There’s a strange kind of guilt that comes with this. This split between witnessing suffering and continuing to live an ordinary life. It feels wrong to feel joy when so many are in pain. It feels frivolous to write stories when so many voices are crying out. But I think maybe the two aren’t mutually exclusive.
We need to bear witness. We need to stay informed, speak up, care deeply. But we also need to hold space for the small, good things. The daily acts of love and stability and kindness we offer—especially to our kids—are not just distractions. They’re declarations. That even when the world shakes, we believe in building something better. That our homes can still be safe havens, and that we still believe in hope.
That’s part of why I started writing again. Not to ignore what’s hard, but to hold space for what’s still good. I wanted to tell stories that feel like a cool breeze on a stifling day—stories about messy people who keep showing up, who find each other, who try. Writing became a way to make sense of things, or at least to sit with them. A way to say: There’s beauty here, too.

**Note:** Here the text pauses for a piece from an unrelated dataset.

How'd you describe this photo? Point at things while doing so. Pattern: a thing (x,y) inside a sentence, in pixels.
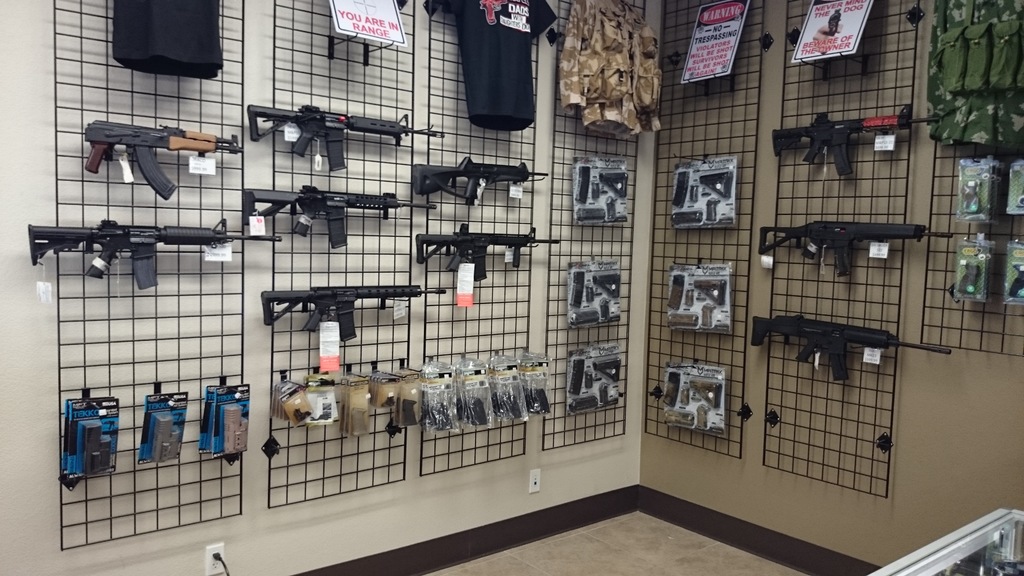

Don’t forget to look for it.
If you’re also carrying the weight of the world in your gut, I see you. And if you’re also jumping through sprinklers with your kids this week, I see you too. Maybe that’s one way we keep going: hand in hand, heavy-hearted, hopeful anyway.
“To be hopeful in bad times is not just foolishly romantic. It is based on the fact that human history is a history not only of cruelty, but also of compassion, sacrifice, courage, kindness.